To address the challenge of fully automated optimization from performance specifications to physical layout in analog circuit design, this paper proposes an end-to-end differentiable framework. First, it introduces a performance-driven joint model comprising a topology classifier and an edge-centered graph neural network (GNN) for high-accuracy topology selection. Second, it develops a differentiable analytical layout cost model—the first of its kind enabling gradient-based optimization under layout constraints. Third, it integrates Cadence Spectre simulation with a large-scale 1M-mmWave-circuit dataset to jointly optimize parameter inference and layout feasibility. Experiments demonstrate a topology classification accuracy exceeding 99%, a relative error in performance prediction below 10%, average design time per instance under one second, and support for 20 expert-defined topologies. The framework significantly enhances both the efficiency and reliability of automated analog circuit design.

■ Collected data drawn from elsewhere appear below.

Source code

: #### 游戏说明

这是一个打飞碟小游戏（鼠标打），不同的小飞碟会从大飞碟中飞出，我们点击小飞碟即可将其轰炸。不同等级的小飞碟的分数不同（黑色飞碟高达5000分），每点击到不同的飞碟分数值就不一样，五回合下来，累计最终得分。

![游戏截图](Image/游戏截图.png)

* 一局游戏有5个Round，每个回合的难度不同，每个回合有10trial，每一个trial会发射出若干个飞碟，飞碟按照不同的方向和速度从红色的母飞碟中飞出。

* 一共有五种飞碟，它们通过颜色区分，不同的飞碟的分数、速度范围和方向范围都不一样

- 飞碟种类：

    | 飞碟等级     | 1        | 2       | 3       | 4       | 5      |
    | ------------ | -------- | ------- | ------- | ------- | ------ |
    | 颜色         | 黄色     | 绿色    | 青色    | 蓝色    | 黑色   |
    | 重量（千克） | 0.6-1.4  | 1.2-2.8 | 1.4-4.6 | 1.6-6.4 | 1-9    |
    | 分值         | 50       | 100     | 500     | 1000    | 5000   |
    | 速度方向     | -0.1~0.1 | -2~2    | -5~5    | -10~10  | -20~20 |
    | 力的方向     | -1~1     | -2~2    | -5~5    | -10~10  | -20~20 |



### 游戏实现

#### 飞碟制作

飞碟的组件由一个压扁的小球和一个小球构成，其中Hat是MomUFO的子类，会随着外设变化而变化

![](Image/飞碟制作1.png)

Designing analog circuits from performance specifications is a complex, multi-stage process encompassing topology selection, parameter inference, and layout feasibility. We introduce FALCON, a unified machine learning framework that enables fully automated, specification-driven analog circuit synthesis through topology selection and layout-constrained optimization. Given a target performance, FALCON first selects an appropriate circuit topology using a performance-driven classifier guided by human design heuristics. Next, it employs a custom, edge-centric graph neural network trained to map circuit topology and parameters to performance, enabling gradient-based parameter inference through the learned forward model. This inference is guided by a differentiable layout cost, derived from analytical equations capturing parasitic and frequency-dependent effects, and constrained by design rules. We train and evaluate FALCON on a large-scale custom dataset of 1M analog mm-wave circuits, generated and simulated using Cadence Spectre across 20 expert-designed topologies. Through this evaluation, FALCON demonstrates>99% accuracy in topology inference,<10% relative error in performance prediction, and efficient layout-aware design that completes in under 1 second per instance. Together, these results position FALCON as a practical and extensible foundation model for end-to-end analog circuit design automation.